* Passage provided:

+===+

Let us suppose that in this figure (76) AB and A·B· each represent 5 feet. Then in the first case all the verticals, as e, f, g, h, drawn between AO and BO represent 5 feet, and in the second case all the horizontals e, f, g, h, drawn between A·O and B·O also represent 5 feet each. So that by the aid of this scale we can give the exact perspective height and width of any object in the picture, however far it may be from the base line, for of course we can increase or diminish our measurements at AB and A·B· to whatever length we require.
As it may not be quite evident at first that the points O may be taken at random, the following figure will prove it.
XXVI
The Vanishing Scale can be Drawn to any Point on the Horizon
| Fig. 77. |
From AB (Fig. 77) draw AO, BO, thus forming the scale, raise vertical C. Now form a second scale from AB by drawing AO· BO·, and therein raise vertical D at an equal distance from the base. First, then, vertical C equals AB, and secondly vertical D equals AB, therefore C equals D, so that either of these scales will measure a given height at a given distance.
(See axioms of geometry.)
XXVII
Application of Vanishing Scales to Drawing Figures
In this figure we have marked off on a level plain three or four points a, b, c, d, to indicate the places where we wish to stand our figures. AB represents their average height, so we have made our scale AO, BO, accordingly. From each point marked we draw a line parallel to the base till it reaches the scale. From the point where it touches the line AO, raise perpendicular as a, which gives the height required at that distance, and must be referred back to the figure itself.
Fig. 78.
XXVIII
How to Determine the Heights of Figures on a Level Plane
First Case.
This is but a repetition of the previous figure, excepting that we have substituted these schoolgirls for the vertical lines. If we wish to make some taller than the others, and some shorter, we can easily do so, as must be evident (see Fig. 79).
Fig. 79. Schoolgirls.
Note that in this first case the scale is below the horizon, so that we see over the heads of the figures, those nearest to us being the lowest down. That is to say, we are looking on this scene from a slightly raised platform.
Second Case.
To draw figures at different distances when their heads are above the horizon, or as they would appear to a person sitting on a low seat. The height of the heads varies according to the distance of the figures (Fig. 80).
Fig. 80. Cavaliers.
Third Case.
How to draw figures when their heads are about the height of the horizon, or as they appear to a person standing on the same level or walking among them.
Fig. 81.

+===+

* Actions to take:
[A] In the passage on vanishing scales, from what vantage point is the first case with the schoolgirls viewed?
[B] Reproduce everything in the passage on vanishing scales from "Fig. 79. Schoolgirls." down to "slightly raised platform.".
[C] Resume the passage on vanishing scales after its last line and keep writing.
The records come from a separate source, unrelated to the passage on vanishing scales.

* Record list:
+===+

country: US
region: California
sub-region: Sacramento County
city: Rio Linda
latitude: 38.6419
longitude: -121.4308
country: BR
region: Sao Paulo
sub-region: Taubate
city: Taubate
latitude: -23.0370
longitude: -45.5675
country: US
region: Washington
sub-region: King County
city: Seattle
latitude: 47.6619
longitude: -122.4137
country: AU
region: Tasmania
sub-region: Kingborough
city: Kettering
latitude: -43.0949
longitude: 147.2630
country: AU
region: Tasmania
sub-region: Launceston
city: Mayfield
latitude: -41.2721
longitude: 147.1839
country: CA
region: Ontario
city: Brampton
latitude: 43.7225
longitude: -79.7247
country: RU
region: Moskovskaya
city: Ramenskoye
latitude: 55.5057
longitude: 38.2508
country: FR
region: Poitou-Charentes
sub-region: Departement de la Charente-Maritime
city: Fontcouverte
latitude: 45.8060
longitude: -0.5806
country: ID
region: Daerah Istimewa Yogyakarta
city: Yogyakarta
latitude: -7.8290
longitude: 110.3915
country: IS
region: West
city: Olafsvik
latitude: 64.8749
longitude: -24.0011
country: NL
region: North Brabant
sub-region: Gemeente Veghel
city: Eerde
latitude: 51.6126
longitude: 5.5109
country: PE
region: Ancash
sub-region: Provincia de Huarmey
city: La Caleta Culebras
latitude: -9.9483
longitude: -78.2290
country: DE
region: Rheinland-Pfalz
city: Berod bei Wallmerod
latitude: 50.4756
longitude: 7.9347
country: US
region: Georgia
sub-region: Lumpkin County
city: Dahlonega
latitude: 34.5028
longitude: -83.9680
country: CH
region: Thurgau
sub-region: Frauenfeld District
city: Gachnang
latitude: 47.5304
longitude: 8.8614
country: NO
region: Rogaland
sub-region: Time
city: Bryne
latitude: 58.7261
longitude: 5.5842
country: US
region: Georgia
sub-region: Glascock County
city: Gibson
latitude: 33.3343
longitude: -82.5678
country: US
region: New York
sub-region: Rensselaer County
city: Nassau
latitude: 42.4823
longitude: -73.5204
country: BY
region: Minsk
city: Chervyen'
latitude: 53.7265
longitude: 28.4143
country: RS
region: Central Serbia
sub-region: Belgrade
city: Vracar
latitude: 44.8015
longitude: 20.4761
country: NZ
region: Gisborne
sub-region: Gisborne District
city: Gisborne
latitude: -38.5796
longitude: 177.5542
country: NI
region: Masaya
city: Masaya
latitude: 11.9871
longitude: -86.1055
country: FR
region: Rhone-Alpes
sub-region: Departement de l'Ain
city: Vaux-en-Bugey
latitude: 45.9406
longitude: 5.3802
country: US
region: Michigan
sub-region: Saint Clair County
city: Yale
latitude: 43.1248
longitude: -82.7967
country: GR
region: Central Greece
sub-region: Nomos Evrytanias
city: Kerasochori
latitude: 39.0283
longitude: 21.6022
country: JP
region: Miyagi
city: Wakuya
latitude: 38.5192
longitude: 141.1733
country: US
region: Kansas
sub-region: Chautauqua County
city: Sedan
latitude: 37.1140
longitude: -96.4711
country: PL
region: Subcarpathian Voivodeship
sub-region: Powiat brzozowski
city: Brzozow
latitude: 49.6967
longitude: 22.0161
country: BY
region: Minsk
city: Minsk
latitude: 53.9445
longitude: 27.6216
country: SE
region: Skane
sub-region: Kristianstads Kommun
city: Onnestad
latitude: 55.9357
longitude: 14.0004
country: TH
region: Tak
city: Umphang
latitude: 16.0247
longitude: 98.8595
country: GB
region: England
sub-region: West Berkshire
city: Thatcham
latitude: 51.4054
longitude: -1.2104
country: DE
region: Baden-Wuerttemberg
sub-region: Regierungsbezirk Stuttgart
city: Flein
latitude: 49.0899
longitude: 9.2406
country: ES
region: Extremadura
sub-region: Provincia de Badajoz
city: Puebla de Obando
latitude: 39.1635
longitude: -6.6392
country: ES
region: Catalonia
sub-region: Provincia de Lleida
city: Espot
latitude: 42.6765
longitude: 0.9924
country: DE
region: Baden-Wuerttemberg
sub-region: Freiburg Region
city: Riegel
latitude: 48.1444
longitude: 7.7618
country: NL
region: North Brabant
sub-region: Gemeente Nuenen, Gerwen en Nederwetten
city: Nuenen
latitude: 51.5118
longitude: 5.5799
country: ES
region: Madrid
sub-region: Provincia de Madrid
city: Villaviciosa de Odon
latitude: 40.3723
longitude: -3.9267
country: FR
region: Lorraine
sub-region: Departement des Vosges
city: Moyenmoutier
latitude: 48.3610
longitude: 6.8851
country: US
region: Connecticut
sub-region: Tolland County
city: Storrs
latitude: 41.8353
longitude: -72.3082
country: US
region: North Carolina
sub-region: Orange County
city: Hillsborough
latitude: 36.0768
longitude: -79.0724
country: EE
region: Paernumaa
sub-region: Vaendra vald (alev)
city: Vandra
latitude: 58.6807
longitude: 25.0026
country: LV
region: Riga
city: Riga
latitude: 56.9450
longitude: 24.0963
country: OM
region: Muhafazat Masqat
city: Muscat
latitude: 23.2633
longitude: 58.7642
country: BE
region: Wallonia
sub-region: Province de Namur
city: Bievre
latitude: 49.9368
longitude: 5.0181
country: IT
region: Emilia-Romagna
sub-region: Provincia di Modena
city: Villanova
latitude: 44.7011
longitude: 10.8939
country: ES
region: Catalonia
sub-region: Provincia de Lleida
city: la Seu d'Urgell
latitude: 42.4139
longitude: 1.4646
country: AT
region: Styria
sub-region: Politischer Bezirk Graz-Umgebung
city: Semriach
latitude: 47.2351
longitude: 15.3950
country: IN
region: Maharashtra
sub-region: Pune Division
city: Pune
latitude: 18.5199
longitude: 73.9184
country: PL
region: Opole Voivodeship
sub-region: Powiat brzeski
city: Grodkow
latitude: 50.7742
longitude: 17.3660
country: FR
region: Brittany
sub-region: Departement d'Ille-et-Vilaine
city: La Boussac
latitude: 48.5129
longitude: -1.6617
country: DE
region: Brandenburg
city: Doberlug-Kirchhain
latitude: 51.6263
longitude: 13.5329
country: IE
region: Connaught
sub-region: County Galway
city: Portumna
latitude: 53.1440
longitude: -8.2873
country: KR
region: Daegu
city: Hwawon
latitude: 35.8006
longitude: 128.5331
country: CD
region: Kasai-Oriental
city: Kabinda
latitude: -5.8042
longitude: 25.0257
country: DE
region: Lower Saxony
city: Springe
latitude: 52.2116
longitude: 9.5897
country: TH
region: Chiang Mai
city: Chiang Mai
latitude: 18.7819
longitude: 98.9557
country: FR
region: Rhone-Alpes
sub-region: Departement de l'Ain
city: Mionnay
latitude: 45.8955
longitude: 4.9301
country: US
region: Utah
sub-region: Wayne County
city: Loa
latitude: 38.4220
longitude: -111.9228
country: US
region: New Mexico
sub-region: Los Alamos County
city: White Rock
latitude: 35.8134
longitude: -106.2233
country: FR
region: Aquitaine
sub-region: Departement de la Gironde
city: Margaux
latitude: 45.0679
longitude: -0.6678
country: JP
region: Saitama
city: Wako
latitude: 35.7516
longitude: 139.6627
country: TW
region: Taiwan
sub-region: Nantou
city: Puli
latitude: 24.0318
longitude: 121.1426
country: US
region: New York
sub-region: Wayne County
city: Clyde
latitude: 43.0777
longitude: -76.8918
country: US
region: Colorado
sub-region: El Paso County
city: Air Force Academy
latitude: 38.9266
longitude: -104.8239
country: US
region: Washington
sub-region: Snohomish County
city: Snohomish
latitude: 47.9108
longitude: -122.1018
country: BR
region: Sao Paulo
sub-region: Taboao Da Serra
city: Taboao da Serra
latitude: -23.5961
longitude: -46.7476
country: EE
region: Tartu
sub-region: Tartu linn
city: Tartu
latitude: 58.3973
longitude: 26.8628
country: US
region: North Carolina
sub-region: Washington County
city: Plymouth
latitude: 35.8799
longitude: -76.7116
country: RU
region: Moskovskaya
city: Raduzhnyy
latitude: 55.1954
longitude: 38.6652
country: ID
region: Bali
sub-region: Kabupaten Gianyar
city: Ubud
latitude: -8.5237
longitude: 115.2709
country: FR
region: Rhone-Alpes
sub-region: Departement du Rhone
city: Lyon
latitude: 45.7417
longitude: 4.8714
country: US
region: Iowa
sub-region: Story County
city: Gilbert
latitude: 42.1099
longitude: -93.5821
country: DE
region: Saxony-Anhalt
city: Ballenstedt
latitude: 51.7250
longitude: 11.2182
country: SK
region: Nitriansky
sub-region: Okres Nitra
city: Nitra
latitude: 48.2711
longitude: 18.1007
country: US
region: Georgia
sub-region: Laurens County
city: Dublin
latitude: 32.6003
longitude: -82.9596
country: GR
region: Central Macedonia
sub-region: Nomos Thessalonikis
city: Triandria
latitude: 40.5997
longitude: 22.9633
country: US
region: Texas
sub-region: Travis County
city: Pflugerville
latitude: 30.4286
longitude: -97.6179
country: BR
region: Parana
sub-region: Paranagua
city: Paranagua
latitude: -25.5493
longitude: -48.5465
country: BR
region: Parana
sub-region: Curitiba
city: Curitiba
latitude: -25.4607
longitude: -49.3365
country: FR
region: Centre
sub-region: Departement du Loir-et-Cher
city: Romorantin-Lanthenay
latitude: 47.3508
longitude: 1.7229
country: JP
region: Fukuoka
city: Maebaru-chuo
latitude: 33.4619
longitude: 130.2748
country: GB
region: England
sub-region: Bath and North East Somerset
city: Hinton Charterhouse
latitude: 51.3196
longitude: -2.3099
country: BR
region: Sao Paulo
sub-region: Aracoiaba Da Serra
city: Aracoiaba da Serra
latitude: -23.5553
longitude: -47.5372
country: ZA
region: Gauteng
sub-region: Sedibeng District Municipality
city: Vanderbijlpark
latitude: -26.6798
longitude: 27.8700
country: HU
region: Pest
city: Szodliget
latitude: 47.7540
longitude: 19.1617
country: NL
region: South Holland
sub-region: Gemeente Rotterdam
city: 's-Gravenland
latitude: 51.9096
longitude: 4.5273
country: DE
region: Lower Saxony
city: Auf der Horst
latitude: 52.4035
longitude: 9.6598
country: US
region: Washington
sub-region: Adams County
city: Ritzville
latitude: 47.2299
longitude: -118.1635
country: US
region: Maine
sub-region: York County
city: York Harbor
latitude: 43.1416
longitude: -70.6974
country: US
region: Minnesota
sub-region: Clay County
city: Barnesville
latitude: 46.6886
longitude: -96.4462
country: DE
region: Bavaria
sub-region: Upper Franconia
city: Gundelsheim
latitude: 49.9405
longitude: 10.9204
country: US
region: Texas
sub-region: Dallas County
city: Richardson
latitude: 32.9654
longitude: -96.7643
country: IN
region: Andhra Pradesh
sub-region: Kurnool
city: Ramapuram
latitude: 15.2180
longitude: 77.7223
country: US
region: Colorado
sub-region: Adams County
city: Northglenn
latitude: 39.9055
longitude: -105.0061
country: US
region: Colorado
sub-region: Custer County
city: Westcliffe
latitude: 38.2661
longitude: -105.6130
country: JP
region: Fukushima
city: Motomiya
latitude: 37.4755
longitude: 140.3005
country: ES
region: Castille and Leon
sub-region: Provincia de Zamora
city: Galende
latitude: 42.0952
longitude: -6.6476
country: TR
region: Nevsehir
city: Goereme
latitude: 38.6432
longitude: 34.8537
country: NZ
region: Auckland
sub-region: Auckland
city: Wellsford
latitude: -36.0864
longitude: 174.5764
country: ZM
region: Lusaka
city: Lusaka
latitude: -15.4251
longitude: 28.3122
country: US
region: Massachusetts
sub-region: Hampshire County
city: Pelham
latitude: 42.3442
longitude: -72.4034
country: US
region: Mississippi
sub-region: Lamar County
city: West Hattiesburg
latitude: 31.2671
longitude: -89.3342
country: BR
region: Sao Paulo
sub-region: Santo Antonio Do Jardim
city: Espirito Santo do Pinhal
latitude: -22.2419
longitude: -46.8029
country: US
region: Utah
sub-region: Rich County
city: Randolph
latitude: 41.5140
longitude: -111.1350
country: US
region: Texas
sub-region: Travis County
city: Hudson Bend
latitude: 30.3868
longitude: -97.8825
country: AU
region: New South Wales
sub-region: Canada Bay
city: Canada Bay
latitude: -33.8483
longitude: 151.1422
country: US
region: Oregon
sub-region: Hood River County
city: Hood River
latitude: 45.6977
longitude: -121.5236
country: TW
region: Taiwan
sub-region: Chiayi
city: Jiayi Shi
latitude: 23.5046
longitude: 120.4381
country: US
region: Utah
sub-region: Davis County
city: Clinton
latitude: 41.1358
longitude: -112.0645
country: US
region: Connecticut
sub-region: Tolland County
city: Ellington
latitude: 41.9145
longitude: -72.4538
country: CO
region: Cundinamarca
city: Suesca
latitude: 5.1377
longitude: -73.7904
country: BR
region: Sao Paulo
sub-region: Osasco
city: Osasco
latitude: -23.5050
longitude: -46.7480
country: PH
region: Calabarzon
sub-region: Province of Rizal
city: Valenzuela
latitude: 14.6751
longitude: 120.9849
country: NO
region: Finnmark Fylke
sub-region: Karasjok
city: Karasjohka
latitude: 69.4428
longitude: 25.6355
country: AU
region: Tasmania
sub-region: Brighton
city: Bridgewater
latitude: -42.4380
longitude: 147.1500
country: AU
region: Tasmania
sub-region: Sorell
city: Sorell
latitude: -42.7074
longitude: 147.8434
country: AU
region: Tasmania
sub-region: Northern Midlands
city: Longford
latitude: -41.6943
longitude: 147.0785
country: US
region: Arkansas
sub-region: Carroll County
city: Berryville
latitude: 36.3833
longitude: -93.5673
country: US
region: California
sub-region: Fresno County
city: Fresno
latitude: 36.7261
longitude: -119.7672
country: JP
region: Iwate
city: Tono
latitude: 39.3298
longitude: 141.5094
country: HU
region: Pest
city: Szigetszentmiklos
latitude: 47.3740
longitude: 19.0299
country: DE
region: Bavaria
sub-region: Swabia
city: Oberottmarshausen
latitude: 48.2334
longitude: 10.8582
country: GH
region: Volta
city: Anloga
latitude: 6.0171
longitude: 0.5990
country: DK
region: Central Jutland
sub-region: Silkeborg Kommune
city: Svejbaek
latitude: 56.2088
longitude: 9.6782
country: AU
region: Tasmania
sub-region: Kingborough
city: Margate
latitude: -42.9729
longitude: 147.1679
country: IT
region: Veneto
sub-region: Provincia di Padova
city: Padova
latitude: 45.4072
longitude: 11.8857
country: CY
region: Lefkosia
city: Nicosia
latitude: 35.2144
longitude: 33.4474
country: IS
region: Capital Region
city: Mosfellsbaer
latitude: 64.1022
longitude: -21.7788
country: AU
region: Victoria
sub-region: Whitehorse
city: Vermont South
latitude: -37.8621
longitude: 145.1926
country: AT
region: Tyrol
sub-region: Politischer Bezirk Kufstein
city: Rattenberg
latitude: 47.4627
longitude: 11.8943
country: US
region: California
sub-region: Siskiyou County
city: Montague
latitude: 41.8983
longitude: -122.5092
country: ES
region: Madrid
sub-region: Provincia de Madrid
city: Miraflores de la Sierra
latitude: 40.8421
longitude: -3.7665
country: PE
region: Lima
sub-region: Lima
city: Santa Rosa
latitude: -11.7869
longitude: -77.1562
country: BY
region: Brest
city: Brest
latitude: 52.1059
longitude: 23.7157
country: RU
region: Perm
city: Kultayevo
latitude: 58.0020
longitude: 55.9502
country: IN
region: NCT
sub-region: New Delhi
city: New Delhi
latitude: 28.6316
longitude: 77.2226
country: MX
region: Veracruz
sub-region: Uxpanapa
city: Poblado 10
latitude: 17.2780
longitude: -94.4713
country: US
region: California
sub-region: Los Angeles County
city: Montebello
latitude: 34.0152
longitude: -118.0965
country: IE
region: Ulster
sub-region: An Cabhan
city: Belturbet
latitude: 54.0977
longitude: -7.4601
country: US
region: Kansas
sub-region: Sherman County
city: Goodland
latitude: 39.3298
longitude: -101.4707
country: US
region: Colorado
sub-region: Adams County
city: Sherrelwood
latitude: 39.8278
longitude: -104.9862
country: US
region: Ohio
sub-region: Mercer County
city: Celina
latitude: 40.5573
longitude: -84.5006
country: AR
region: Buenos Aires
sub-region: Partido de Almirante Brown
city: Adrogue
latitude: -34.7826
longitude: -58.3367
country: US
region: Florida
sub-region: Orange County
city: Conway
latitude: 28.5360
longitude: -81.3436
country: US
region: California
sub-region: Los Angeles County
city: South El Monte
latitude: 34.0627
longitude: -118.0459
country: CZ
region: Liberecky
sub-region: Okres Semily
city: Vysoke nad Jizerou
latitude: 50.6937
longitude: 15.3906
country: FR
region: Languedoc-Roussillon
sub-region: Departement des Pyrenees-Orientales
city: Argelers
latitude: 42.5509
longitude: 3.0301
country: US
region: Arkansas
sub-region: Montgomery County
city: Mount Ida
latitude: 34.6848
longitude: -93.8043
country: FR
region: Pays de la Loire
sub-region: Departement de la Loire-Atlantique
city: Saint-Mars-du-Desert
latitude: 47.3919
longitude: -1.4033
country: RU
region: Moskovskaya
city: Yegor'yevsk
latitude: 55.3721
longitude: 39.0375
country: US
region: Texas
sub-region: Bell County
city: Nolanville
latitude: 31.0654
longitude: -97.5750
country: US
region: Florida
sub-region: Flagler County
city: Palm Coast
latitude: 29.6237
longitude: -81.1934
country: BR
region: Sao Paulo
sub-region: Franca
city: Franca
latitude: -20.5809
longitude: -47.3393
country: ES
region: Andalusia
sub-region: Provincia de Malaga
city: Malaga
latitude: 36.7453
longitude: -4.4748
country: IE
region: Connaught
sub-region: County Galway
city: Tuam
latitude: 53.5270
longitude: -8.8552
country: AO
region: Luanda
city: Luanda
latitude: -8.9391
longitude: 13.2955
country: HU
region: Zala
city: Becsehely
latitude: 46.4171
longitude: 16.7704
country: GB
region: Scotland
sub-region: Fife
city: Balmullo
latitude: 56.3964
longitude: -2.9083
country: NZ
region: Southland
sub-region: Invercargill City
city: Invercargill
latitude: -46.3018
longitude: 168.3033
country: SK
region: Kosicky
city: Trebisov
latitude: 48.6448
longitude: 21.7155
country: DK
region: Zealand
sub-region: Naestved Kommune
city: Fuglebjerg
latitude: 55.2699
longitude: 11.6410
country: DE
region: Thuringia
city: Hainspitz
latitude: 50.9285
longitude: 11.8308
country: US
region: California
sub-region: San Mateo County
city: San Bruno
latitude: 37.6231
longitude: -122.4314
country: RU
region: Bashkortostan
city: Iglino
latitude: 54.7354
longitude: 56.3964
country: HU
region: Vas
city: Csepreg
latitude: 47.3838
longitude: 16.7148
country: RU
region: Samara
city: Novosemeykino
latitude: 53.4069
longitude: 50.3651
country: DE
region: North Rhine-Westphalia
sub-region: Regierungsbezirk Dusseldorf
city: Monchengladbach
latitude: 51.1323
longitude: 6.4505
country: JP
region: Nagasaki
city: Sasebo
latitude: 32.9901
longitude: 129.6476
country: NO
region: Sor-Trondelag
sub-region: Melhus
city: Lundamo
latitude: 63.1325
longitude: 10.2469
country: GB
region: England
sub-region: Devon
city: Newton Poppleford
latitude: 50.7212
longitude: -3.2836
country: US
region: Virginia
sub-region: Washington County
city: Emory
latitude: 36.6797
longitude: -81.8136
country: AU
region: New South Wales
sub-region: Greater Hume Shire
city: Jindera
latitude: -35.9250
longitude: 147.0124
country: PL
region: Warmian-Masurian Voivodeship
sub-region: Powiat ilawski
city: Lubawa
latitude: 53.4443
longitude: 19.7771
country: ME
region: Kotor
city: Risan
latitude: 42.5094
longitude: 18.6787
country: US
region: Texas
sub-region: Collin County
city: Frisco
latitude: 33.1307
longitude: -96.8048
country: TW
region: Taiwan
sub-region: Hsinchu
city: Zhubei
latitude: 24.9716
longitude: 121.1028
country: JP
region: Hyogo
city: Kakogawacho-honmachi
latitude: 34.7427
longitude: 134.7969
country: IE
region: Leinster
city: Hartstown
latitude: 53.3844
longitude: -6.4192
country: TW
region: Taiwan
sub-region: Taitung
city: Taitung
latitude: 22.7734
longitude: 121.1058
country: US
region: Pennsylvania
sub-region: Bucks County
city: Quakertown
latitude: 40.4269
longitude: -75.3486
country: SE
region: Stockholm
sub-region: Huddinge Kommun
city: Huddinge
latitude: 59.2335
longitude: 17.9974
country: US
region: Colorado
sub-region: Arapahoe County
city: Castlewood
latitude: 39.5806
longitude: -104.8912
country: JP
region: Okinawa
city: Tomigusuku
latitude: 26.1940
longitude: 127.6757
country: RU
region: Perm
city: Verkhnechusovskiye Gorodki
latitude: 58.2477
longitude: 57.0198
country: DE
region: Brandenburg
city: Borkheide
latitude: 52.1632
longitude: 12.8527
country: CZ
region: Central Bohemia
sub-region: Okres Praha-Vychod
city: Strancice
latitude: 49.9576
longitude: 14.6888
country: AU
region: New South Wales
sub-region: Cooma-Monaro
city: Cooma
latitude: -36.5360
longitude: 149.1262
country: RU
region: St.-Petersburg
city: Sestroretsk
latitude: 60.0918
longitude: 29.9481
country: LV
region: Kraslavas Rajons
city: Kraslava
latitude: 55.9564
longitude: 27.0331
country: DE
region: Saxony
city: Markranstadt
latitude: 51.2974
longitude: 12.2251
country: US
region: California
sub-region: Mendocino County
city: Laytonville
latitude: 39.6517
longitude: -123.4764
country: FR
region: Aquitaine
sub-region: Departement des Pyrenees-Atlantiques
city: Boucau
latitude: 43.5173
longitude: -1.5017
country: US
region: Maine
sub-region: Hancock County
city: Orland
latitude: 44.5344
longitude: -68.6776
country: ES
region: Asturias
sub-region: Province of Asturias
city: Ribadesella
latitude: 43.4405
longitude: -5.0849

+===+

* Expected answers:
[A] From a slightly raised platform.

[B]
Fig. 79. Schoolgirls.
Note that in this first case the scale is below the horizon, so that we see over the heads of the figures, those nearest to us being the lowest down. That is to say, we are looking on this scene from a slightly raised platform.

[C]
In this case the heads or the eyes are on a level with the horizon, and we have little necessity for a scale at the side unless it is for the purpose of ascertaining or marking their distances from the base line, and their respective heights, which of course vary; so in all cases allowance must be made for some being taller and some shorter than the scale measurement.
XXIX
The Horizon above the Figures
In this example from De Hoogh the doorway to the left is higher up than the figure of the lady, and the effect seems to me more pleasing and natural for this kind of domestic subject. This delightful painter was not only a master of colour, of sunlight effect, and perfect composition, but also of perspective, and thoroughly understood the charm it gives to a picture, when cunningly introduced, for he makes the spectator feel that he can walk along his passages and courtyards. Note that he frequently puts the point of sight quite at the side of his canvas, as at S, which gives almost the effect of angular perspective whilst it preserves the flatness and simplicity of parallel or horizontal perspective.
Fig. 82. Courtyard by De Hoogh.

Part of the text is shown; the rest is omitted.